_WHAT THE TASK ASKS_
Restate word for word the line with "M 1728,1763 L" and the rest of the listing after it, ending at the final line, and include nothing else.

*** AVAILABLE DATA ***

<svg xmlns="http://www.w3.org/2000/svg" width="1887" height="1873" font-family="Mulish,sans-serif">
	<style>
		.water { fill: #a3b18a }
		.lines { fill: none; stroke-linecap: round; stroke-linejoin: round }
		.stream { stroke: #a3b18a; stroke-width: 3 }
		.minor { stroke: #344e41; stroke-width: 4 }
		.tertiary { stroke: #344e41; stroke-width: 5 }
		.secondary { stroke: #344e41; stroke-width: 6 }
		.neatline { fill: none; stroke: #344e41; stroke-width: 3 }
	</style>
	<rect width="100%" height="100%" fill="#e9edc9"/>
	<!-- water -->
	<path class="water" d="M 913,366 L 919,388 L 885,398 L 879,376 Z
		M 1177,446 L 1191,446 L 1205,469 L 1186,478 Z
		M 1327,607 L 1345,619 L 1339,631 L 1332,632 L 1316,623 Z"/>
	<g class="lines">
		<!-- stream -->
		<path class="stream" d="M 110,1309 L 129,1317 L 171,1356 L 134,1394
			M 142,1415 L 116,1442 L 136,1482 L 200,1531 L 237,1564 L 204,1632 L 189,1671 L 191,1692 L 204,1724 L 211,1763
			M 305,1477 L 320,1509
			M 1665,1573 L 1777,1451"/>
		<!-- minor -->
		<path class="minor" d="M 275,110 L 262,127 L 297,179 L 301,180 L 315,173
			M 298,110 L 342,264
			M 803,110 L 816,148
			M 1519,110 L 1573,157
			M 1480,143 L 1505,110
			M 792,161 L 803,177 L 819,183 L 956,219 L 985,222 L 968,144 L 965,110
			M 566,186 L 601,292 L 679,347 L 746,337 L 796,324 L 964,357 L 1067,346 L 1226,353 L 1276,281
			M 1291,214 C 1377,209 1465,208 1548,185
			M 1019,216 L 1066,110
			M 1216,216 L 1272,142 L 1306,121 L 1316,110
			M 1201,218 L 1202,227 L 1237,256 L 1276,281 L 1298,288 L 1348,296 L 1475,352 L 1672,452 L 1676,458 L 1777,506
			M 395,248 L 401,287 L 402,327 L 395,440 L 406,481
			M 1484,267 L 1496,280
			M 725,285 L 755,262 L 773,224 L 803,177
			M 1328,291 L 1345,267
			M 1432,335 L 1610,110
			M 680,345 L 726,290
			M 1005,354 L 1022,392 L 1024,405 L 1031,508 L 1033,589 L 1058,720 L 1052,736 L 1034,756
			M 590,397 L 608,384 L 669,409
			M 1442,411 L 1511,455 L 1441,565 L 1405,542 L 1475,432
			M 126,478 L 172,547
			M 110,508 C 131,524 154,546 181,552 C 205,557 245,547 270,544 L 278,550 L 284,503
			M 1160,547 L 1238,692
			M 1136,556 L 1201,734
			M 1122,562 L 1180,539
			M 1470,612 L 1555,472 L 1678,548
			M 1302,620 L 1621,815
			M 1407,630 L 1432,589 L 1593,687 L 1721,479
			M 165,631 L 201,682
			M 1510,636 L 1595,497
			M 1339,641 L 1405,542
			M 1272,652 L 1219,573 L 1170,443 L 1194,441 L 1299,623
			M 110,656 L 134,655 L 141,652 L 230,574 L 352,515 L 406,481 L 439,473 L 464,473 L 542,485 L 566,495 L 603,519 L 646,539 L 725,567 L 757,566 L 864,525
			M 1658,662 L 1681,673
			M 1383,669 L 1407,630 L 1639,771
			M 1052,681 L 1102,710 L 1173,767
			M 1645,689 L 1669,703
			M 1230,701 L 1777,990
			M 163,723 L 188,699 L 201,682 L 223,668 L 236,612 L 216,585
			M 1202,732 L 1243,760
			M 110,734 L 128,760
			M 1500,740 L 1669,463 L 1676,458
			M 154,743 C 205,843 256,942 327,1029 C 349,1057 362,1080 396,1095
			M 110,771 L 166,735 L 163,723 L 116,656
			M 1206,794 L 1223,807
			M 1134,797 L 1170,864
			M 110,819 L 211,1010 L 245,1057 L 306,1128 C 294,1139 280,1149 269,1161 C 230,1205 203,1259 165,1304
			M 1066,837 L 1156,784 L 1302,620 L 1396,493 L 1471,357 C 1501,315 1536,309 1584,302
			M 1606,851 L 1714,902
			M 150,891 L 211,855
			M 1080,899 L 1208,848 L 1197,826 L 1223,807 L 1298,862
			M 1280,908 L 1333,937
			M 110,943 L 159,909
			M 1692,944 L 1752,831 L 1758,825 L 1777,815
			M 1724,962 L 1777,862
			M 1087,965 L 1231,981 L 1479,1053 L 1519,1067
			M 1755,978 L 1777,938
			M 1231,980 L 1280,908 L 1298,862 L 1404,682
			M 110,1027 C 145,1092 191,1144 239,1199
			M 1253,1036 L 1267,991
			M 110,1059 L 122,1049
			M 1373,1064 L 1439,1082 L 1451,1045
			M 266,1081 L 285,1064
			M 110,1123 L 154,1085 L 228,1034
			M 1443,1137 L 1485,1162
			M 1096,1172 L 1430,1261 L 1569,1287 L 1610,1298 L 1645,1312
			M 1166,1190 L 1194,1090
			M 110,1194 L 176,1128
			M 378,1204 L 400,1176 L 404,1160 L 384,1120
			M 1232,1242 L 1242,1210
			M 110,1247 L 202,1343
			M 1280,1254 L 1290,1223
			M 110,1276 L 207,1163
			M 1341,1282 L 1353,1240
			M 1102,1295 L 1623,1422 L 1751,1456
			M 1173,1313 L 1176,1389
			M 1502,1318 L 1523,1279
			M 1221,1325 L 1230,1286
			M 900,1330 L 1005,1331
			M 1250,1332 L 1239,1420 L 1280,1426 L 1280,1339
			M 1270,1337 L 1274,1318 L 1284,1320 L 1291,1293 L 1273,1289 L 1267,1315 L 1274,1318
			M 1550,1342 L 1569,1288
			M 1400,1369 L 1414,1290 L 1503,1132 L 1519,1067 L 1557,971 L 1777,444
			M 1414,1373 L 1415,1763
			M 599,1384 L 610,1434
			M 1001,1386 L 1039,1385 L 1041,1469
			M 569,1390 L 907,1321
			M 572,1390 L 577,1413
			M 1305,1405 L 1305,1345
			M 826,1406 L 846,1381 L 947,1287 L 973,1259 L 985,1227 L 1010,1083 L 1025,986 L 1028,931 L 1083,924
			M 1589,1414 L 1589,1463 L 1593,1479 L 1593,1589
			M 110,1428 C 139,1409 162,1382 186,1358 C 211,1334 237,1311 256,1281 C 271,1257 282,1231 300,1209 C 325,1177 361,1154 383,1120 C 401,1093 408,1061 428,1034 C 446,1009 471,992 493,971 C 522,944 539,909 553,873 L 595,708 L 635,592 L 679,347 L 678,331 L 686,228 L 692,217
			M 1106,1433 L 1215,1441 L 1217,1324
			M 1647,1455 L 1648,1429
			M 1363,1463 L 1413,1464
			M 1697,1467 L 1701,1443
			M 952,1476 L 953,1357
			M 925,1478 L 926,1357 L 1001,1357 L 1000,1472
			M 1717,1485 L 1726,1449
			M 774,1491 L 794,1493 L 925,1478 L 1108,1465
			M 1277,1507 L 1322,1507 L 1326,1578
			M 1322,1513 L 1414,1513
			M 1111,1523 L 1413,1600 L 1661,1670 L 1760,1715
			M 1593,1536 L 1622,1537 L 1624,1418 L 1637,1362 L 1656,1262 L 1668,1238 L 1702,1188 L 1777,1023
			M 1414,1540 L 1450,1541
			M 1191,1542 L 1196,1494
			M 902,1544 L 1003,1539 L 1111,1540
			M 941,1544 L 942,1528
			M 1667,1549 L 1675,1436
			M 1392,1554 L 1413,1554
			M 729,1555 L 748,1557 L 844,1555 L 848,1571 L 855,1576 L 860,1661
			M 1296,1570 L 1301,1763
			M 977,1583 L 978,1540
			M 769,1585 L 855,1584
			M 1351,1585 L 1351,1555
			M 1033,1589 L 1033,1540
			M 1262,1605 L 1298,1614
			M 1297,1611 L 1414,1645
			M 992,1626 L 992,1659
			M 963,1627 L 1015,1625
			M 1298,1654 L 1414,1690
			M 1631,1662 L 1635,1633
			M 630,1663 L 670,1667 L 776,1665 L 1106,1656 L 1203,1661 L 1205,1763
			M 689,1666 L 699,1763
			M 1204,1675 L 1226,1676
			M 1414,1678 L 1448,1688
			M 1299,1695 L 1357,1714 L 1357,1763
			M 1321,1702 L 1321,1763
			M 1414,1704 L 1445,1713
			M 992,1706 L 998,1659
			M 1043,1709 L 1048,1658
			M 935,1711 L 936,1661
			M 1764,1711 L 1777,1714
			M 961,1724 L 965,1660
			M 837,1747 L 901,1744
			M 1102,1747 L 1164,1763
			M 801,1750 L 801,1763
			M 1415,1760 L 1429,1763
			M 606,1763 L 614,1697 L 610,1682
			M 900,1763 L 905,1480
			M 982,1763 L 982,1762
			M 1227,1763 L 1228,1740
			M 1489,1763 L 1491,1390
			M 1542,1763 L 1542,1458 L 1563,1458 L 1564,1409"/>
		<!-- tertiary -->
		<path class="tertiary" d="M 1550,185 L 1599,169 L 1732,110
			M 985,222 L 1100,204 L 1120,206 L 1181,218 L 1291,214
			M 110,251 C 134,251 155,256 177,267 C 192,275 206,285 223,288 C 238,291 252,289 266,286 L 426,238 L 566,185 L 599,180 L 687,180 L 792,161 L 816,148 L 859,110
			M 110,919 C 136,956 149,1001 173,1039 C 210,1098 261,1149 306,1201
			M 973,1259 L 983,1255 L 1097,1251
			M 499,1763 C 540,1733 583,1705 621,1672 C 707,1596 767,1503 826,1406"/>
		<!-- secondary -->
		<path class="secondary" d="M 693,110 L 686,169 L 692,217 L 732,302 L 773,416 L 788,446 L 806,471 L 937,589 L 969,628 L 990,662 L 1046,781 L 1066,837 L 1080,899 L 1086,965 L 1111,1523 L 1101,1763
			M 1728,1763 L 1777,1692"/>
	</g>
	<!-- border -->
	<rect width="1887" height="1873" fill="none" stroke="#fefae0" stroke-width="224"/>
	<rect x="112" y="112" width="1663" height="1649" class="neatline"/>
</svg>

*** End of AVAILABLE DATA ***

_EXERCISE OUTPUT_
			M 1728,1763 L 1777,1692"/>
	</g>
	<!-- border -->
	<rect width="1887" height="1873" fill="none" stroke="#fefae0" stroke-width="224"/>
	<rect x="112" y="112" width="1663" height="1649" class="neatline"/>
</svg>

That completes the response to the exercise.